What this task involves: Answer with one number: the count of lines in this material that hold the word "shadow".
'''
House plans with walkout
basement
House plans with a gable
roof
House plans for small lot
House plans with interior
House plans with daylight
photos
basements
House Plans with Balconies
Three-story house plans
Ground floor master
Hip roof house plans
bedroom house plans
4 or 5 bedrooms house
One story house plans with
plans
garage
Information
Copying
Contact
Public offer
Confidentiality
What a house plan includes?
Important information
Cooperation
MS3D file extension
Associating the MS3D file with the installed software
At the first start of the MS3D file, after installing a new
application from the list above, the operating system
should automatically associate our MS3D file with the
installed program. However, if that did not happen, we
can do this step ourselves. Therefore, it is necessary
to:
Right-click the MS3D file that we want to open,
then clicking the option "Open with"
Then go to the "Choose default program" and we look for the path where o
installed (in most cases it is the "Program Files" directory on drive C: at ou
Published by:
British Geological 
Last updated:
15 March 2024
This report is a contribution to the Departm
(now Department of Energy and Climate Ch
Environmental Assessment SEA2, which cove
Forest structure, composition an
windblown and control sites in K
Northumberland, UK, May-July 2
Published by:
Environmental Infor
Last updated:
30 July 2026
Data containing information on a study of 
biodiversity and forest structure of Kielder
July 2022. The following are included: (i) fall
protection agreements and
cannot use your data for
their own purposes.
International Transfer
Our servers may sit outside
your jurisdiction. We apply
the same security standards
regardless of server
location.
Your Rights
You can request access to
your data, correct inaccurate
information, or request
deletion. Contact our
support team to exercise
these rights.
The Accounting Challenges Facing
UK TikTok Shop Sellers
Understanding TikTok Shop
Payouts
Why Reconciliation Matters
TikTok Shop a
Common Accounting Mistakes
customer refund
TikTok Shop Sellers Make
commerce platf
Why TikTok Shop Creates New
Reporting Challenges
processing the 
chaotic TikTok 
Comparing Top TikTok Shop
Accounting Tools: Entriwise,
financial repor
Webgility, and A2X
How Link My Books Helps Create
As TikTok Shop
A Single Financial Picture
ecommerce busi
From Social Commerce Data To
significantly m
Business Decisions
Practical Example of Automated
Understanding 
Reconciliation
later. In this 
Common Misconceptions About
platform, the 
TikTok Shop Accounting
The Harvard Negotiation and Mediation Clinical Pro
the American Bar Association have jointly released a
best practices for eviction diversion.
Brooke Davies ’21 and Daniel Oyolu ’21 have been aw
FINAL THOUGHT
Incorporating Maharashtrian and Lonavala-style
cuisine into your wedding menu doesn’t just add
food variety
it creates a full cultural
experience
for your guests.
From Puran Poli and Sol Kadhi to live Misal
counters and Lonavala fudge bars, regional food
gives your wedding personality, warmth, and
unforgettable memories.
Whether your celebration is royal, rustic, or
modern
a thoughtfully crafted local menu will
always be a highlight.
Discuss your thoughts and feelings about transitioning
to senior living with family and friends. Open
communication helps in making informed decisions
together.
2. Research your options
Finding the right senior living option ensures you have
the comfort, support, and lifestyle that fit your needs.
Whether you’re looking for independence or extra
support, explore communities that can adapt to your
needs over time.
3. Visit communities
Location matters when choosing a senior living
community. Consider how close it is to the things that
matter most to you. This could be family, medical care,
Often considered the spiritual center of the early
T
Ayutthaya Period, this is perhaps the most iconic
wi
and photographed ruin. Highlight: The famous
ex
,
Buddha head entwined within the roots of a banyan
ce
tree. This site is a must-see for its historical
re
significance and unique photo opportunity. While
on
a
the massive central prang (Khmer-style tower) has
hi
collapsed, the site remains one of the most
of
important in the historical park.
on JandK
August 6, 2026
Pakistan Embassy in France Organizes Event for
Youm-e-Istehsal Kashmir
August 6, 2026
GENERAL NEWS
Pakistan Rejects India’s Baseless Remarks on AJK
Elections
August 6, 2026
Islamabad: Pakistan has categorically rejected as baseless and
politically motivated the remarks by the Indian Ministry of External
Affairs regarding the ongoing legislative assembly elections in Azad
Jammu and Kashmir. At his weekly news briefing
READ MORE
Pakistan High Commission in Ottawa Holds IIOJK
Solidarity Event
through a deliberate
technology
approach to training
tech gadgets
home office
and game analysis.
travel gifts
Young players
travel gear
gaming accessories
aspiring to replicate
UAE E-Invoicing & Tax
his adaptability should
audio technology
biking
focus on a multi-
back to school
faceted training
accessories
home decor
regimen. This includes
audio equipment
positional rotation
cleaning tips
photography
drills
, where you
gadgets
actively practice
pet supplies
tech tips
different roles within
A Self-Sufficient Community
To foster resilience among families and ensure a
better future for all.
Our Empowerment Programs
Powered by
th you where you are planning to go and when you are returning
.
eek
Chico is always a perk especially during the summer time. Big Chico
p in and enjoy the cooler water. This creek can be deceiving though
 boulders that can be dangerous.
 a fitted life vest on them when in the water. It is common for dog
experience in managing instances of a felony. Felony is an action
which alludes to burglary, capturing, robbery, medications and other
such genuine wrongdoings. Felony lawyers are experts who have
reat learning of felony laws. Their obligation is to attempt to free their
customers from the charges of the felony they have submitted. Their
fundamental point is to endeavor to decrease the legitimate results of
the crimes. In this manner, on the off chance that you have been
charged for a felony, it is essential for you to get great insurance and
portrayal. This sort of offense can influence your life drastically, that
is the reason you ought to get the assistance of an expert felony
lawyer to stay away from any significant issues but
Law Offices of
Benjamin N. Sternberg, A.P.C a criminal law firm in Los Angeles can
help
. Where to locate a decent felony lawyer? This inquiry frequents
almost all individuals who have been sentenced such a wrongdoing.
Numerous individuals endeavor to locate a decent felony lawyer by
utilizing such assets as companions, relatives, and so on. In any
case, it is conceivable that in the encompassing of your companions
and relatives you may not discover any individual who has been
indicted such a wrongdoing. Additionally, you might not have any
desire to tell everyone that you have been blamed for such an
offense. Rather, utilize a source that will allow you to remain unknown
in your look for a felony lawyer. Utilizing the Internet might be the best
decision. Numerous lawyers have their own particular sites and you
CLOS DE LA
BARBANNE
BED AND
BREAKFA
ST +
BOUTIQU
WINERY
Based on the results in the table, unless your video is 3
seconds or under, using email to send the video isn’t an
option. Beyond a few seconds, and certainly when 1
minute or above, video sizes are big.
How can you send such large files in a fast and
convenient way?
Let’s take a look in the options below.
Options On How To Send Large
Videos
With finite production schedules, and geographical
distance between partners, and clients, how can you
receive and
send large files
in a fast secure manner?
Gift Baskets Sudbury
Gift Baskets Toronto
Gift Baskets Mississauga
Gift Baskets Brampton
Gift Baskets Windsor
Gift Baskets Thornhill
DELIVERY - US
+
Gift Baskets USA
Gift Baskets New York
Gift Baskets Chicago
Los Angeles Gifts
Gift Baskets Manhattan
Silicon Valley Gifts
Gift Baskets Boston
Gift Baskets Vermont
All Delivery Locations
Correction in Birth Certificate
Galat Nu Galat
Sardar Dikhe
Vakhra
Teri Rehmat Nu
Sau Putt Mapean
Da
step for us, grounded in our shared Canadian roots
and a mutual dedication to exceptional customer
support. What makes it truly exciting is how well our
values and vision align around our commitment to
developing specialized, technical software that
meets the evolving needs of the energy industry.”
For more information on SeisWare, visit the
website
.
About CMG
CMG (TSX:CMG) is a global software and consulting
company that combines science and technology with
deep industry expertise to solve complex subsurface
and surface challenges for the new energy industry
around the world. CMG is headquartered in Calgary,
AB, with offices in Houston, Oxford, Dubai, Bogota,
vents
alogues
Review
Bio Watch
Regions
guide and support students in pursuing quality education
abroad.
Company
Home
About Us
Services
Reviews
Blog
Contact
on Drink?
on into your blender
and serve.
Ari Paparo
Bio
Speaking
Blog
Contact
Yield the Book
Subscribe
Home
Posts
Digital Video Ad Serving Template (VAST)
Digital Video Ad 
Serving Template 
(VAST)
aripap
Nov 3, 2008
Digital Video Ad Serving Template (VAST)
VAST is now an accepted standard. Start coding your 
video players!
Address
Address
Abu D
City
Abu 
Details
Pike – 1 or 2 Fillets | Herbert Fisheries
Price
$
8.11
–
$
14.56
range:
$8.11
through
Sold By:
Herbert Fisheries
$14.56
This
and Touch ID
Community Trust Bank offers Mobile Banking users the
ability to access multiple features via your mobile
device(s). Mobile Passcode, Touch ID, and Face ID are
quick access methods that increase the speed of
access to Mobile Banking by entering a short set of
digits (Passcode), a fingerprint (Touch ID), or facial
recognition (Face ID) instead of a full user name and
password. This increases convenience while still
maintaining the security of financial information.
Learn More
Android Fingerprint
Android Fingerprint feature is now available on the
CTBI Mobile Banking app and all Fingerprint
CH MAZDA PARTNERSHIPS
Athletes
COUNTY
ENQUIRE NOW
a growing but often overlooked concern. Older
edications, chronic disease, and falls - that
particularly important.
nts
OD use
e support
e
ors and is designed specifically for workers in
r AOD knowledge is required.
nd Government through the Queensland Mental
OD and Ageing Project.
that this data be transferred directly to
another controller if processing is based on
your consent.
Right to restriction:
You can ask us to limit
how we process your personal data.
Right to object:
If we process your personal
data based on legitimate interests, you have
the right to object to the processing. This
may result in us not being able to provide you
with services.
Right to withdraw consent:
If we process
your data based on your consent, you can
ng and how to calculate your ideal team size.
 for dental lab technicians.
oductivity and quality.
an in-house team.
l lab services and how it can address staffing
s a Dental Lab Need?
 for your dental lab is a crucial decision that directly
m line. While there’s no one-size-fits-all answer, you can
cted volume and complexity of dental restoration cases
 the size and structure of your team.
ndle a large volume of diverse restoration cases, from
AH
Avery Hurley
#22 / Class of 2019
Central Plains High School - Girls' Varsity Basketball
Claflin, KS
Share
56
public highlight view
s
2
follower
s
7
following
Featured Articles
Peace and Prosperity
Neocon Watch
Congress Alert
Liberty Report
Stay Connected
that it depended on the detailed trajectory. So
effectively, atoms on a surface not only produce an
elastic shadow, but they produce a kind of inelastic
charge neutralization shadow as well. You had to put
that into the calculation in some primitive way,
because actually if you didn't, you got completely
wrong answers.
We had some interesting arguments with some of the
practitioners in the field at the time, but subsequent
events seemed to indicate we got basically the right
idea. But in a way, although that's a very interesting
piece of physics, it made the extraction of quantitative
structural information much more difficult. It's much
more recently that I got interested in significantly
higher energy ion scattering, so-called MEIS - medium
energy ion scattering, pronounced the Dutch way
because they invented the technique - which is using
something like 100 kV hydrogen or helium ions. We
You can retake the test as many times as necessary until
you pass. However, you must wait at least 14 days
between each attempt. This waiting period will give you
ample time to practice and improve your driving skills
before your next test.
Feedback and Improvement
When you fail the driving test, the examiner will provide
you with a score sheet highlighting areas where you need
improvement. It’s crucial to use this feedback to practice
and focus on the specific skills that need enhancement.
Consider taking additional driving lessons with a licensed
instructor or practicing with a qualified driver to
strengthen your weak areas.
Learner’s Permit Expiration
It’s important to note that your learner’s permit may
'''
Output for this exercise: 2